Soon after dawn, Win Myint Oo starts a generator and squats on a bamboo platform suspended under a 40-foot, jury-rigged derrick made out of three steel poles and bamboo struts lashed together with rope. The generator powers a winch that lowers a blue plastic pipe 1,500 feet into the ground, then pulls it back up filled with black crude oil. Like the other prospectors trying to draw the dregs out of Myanmar's largest unregulated oil field, Win Myint Oo (24) came with a dream of striking oil and getting rich. "I hope I have the chance to be a big boss" he says. "If I get lucky I want to open a car showroom. I love cars. Maybe I will become Formula 1 champion, one day."
The reality is otherwise. Competing with thousands of other wildcat prospectors here, he will be lucky to collect a barrel a day, earning a little over $50. That is good money in rural Myanmar, where most farmers earn a subsistence income.
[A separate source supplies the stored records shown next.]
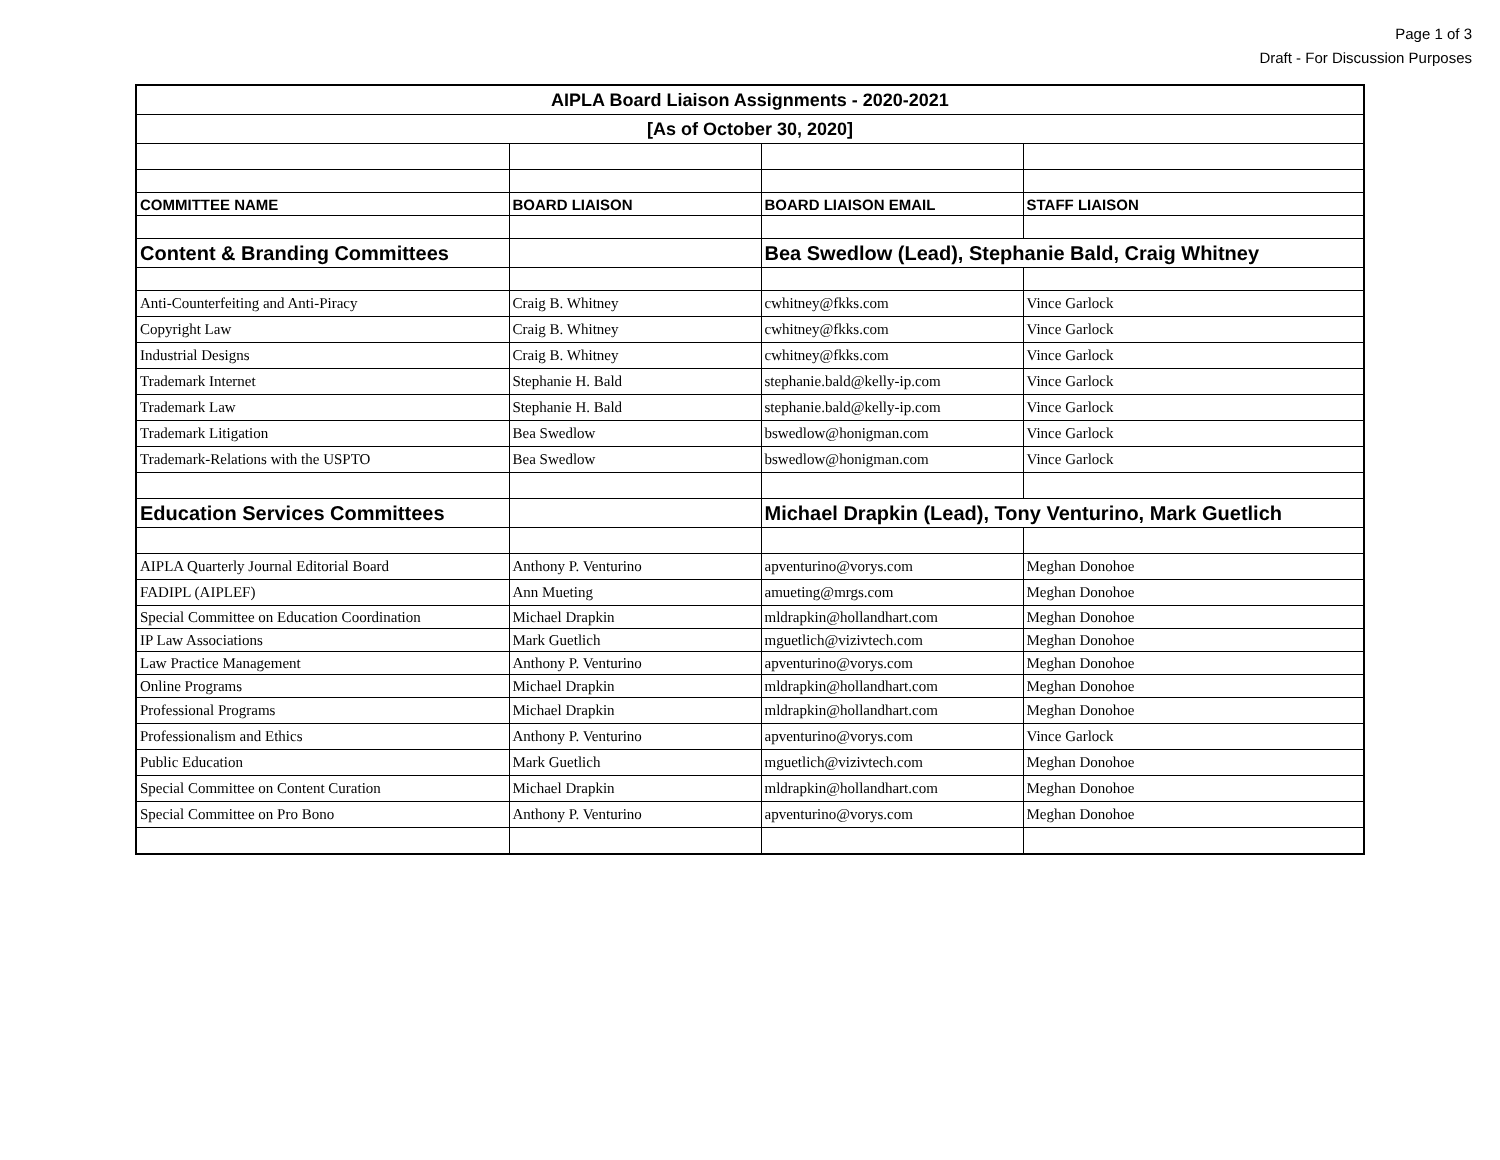Page 1 of 3
Draft - For Discussion Purposes
| AIPLA Board Liaison Assignments - 2020-2021 | | | |
| [As of October 30, 2020] | | | |
| COMMITTEE NAME | BOARD LIAISON | BOARD LIAISON EMAIL | STAFF LIAISON |
| Content & Branding Committees | | Bea Swedlow (Lead), Stephanie Bald, Craig Whitney | |
| Anti-Counterfeiting and Anti-Piracy | Craig B. Whitney | cwhitney@fkks.com | Vince Garlock |
| Copyright Law | Craig B. Whitney | cwhitney@fkks.com | Vince Garlock |
| Industrial Designs | Craig B. Whitney | cwhitney@fkks.com | Vince Garlock |
| Trademark Internet | Stephanie H. Bald | stephanie.bald@kelly-ip.com | Vince Garlock |
| Trademark Law | Stephanie H. Bald | stephanie.bald@kelly-ip.com | Vince Garlock |
| Trademark Litigation | Bea Swedlow | bswedlow@honigman.com | Vince Garlock |
| Trademark-Relations with the USPTO | Bea Swedlow | bswedlow@honigman.com | Vince Garlock |
| Education Services Committees | | Michael Drapkin (Lead), Tony Venturino, Mark Guetlich | |
| AIPLA Quarterly Journal Editorial Board | Anthony P. Venturino | apventurino@vorys.com | Meghan Donohoe |
| FADIPL (AIPLEF) | Ann Mueting | amueting@mrgs.com | Meghan Donohoe |
| Special Committee on Education Coordination | Michael Drapkin | mldrapkin@hollandhart.com | Meghan Donohoe |
| IP Law Associations | Mark Guetlich | mguetlich@vizivtech.com | Meghan Donohoe |
| Law Practice Management | Anthony P. Venturino | apventurino@vorys.com | Meghan Donohoe |
| Online Programs | Michael Drapkin | mldrapkin@hollandhart.com | Meghan Donohoe |
| Professional Programs | Michael Drapkin | mldrapkin@hollandhart.com | Meghan Donohoe |
| Professionalism and Ethics | Anthony P. Venturino | apventurino@vorys.com | Vince Garlock |
| Public Education | Mark Guetlich | mguetlich@vizivtech.com | Meghan Donohoe |
| Special Committee on Content Curation | Michael Drapkin | mldrapkin@hollandhart.com | Meghan Donohoe |
| Special Committee on Pro Bono | Anthony P. Venturino | apventurino@vorys.com | Meghan Donohoe |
But most drillers here in Nga Naung Mone saved for years or borrowed money to come up with the setup costs: about $ 7,300 to buy a plot of land from a farmer and to acquire some basic equipment and hire a driller. "If they don't find oil, they lose the money," says Khin Maung Myint, a supervisor at the Sein Tagon Oil Company, which buys the oil from the drillers. "We don't have the technology to see where the oil is, which is the problem. So people just go and dig."



Since prospectors first struck oil here about five years ago, the field has become overcrowded and its reserves have been depleted. Nga Naung Mone is one of three oil fields near the town of Minhla, in south central Myanmar, and the largest by far. The other two, Dagine and Da Hat Pin, are much smaller and less developed. Several thousand people now live and work here and the oil field is littered with derricks, some just 10 feet apart. Win Ko, 44, who has been at Nga Naung Mone for four years and owns over 50 wells, says that he used to be able to pump oil 24 hours a day, extracting up to 15 barrels per well. Today, he's down to less than half a barrel per well a day.
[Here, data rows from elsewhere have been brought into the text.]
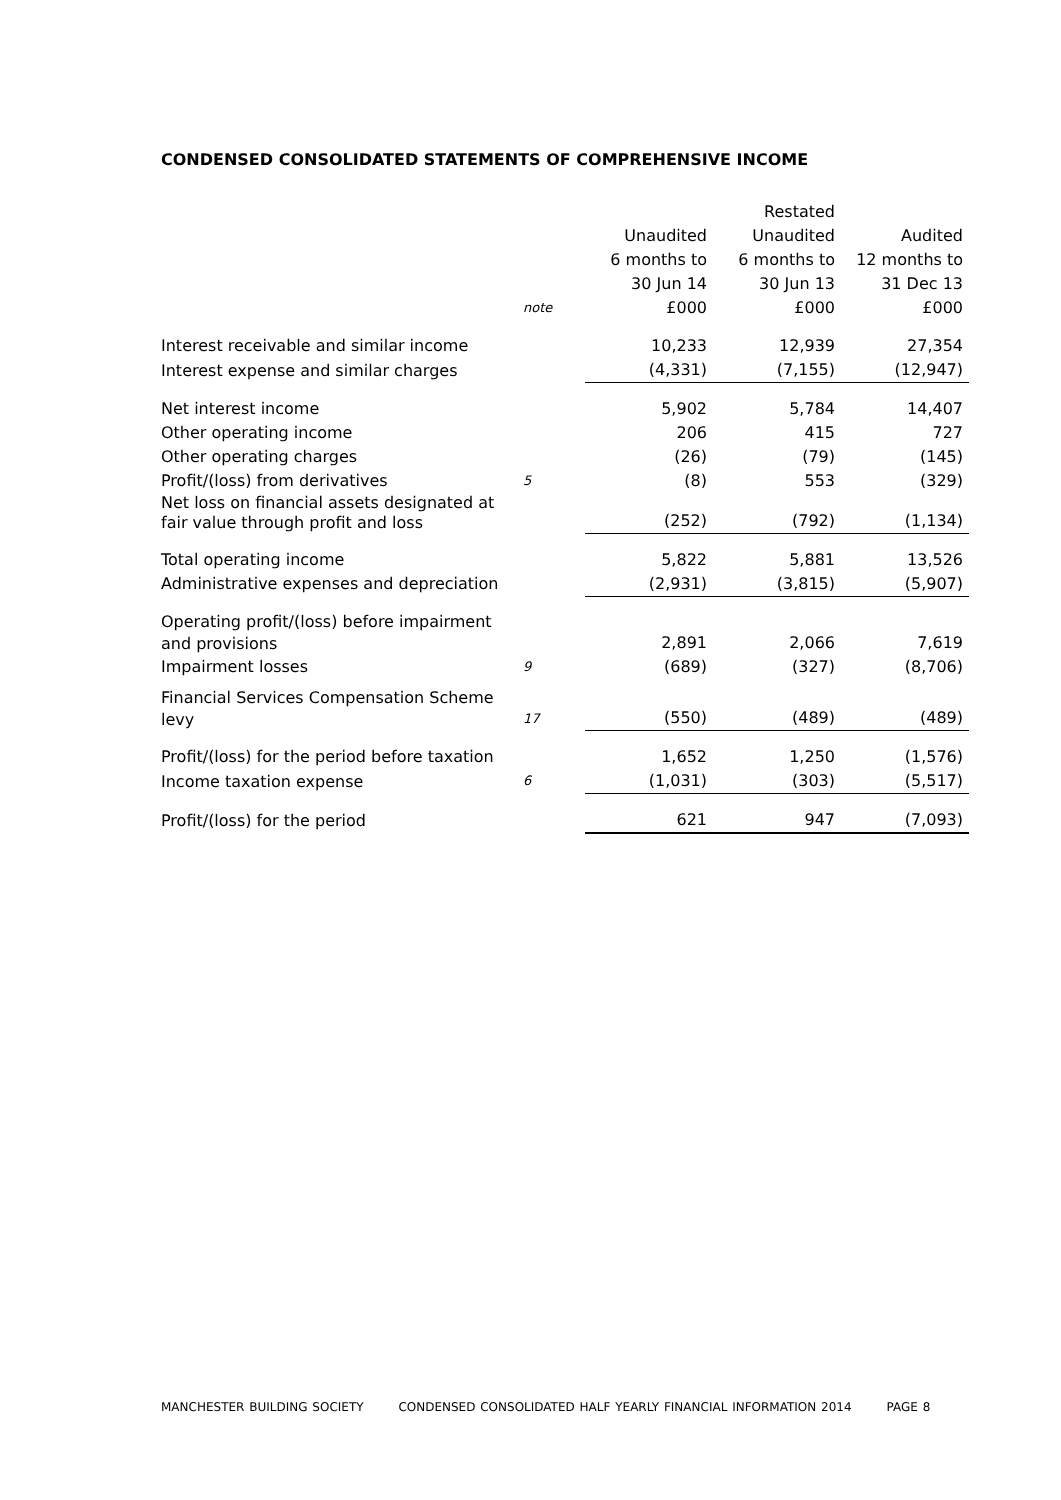CONDENSED CONSOLIDATED STATEMENTS OF COMPREHENSIVE INCOME
| | | | Restated | |
| --- | --- | --- | --- | --- |
| | | Unaudited | Unaudited | Audited |
| | | 6 months to | 6 months to | 12 months to |
| | | 30 Jun 14 | 30 Jun 13 | 31 Dec 13 |
| | note | £000 | £000 | £000 |
| Interest receivable and similar income | | 10,233 | 12,939 | 27,354 |
| Interest expense and similar charges | | (4,331) | (7,155) | (12,947) |
| Net interest income | | 5,902 | 5,784 | 14,407 |
| Other operating income | | 206 | 415 | 727 |
| Other operating charges | | (26) | (79) | (145) |
| Profit/(loss) from derivatives | 5 | (8) | 553 | (329) |
| Net loss on financial assets designated at fair value through profit and loss | | (252) | (792) | (1,134) |
| Total operating income | | 5,822 | 5,881 | 13,526 |
| Administrative expenses and depreciation | | (2,931) | (3,815) | (5,907) |
| Operating profit/(loss) before impairment and provisions | | 2,891 | 2,066 | 7,619 |
| Impairment losses | 9 | (689) | (327) | (8,706) |
| Financial Services Compensation Scheme levy | 17 | (550) | (489) | (489) |
| Profit/(loss) for the period before taxation | | 1,652 | 1,250 | (1,576) |
| Income taxation expense | 6 | (1,031) | (303) | (5,517) |
| Profit/(loss) for the period | | 621 | 947 | (7,093) |
MANCHESTER BUILDING SOCIETY CONDENSED CONSOLIDATED HALF YEARLY FINANCIAL INFORMATION 2014 PAGE 8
The work starts early to beat the heat and soon after sunrise, the hum of generators fills the air. Most of the drillers store their day's collection in barrels. Those who own several derricks use tarpaulin-lined pits, which hold more oil. As the sun starts to dip below the horizon about 100 pickup trucks, tractors and ox-drawn carts weave their way through the maze of wells carrying oil drums bound for the Sein Tagon collection stations. In the dry season, when temperatures climb over 40C, most workers retreat to their huts around 9 am to shelter from the sun and rest until late afternoon when it is cool enough to work again.



The workday ends around 6:30 in the evening. Some drillers bathe and start to prepare dinner outside their huts, while others play chinlone, a Burmese game similar to volleyball. About 3,000 people live in Nga Naung Mone. Most have one or two wells and live in bamboo huts next to them, some with their wives and children. A small village has sprung up beside the oil field to support them. In the evening, workers and their families stroll along the road, browsing the shops in bamboo shacks that sell products and drilling supplies. There are a handful of restaurants and tea shops, some showing live soccer matches.
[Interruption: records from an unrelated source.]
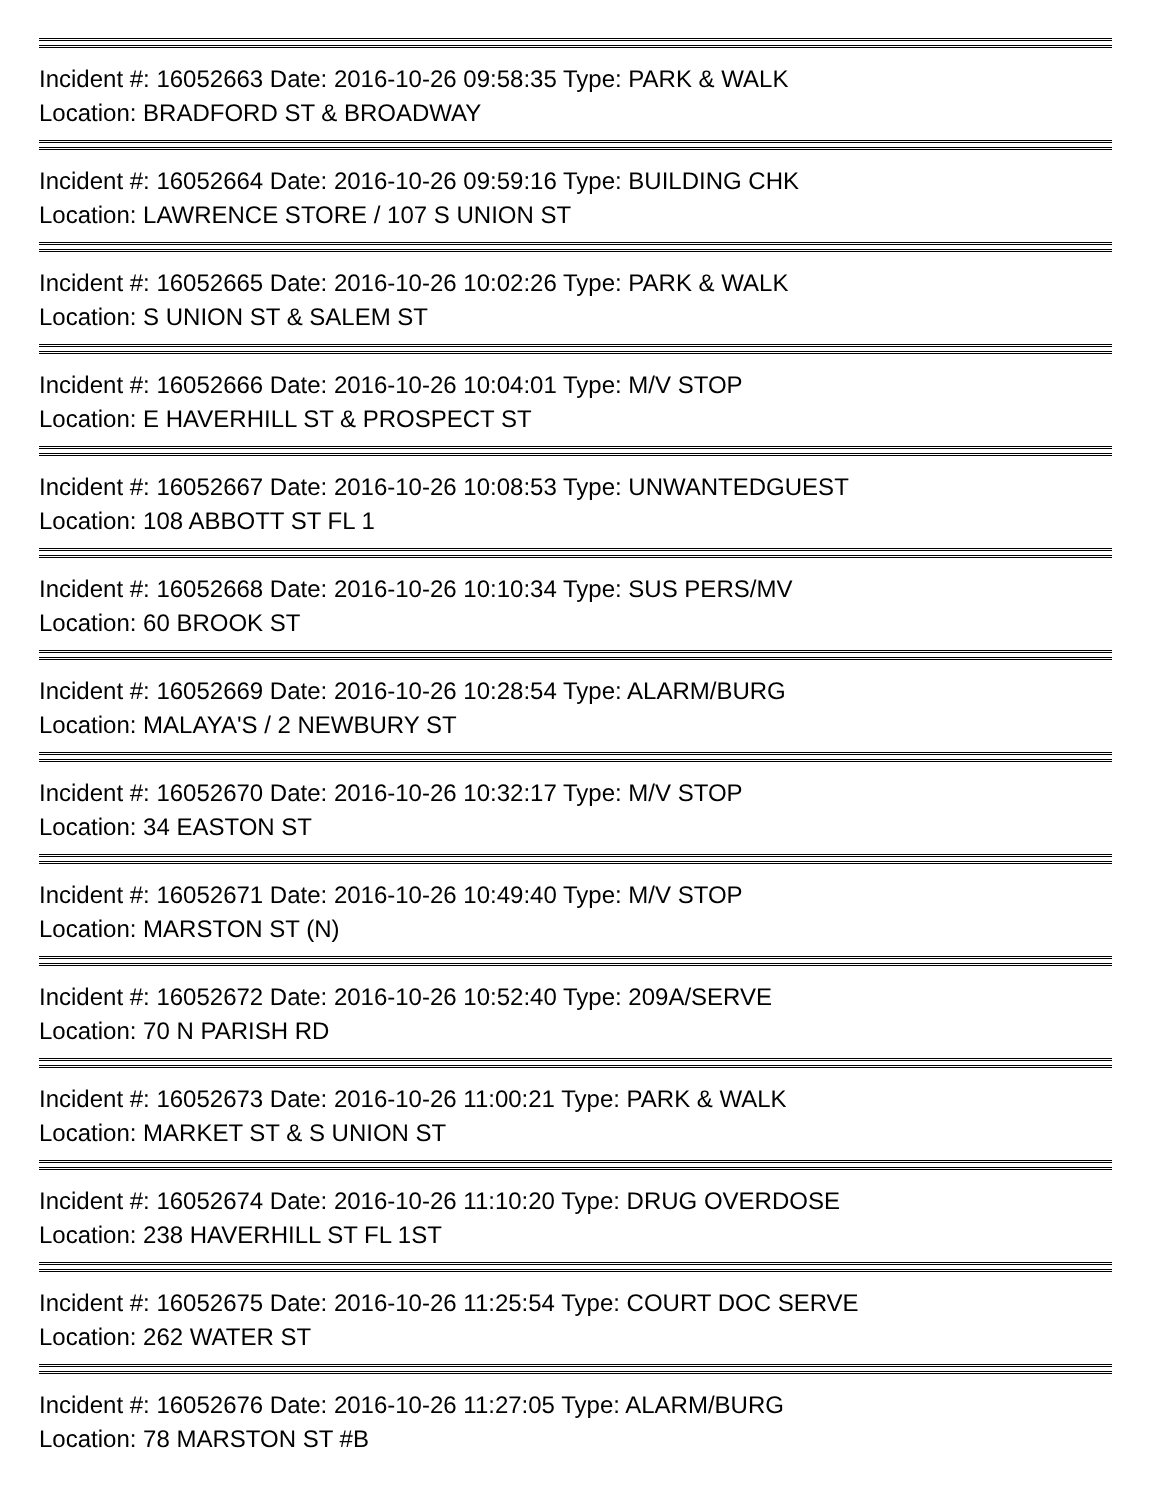Incident #: 16052663 Date: 2016-10-26 09:58:35 Type: PARK & WALK
Location: BRADFORD ST & BROADWAY
Incident #: 16052664 Date: 2016-10-26 09:59:16 Type: BUILDING CHK
Location: LAWRENCE STORE / 107 S UNION ST
Incident #: 16052665 Date: 2016-10-26 10:02:26 Type: PARK & WALK
Location: S UNION ST & SALEM ST
Incident #: 16052666 Date: 2016-10-26 10:04:01 Type: M/V STOP
Location: E HAVERHILL ST & PROSPECT ST
Incident #: 16052667 Date: 2016-10-26 10:08:53 Type: UNWANTEDGUEST
Location: 108 ABBOTT ST FL 1
Incident #: 16052668 Date: 2016-10-26 10:10:34 Type: SUS PERS/MV
Location: 60 BROOK ST
Incident #: 16052669 Date: 2016-10-26 10:28:54 Type: ALARM/BURG
Location: MALAYA'S / 2 NEWBURY ST
Incident #: 16052670 Date: 2016-10-26 10:32:17 Type: M/V STOP
Location: 34 EASTON ST
Incident #: 16052671 Date: 2016-10-26 10:49:40 Type: M/V STOP
Location: MARSTON ST (N)
Incident #: 16052672 Date: 2016-10-26 10:52:40 Type: 209A/SERVE
Location: 70 N PARISH RD
Incident #: 16052673 Date: 2016-10-26 11:00:21 Type: PARK & WALK
Location: MARKET ST & S UNION ST
Incident #: 16052674 Date: 2016-10-26 11:10:20 Type: DRUG OVERDOSE
Location: 238 HAVERHILL ST FL 1ST
Incident #: 16052675 Date: 2016-10-26 11:25:54 Type: COURT DOC SERVE
Location: 262 WATER ST
Incident #: 16052676 Date: 2016-10-26 11:27:05 Type: ALARM/BURG
Location: 78 MARSTON ST #B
Most drillers work seven days a week and take time off only during important Buddhist festivals. Children who are old enough attend school in nearby villages. Women and young girls work as well, using rags to soak up spilled oil, then wringing them into a bucket. A full bucket sells for about $ 4.50. Most drillers figure Nga Naung Mone has at most two years left before it is pumped dry. Then they will pack up their derricks and their dreams and move on.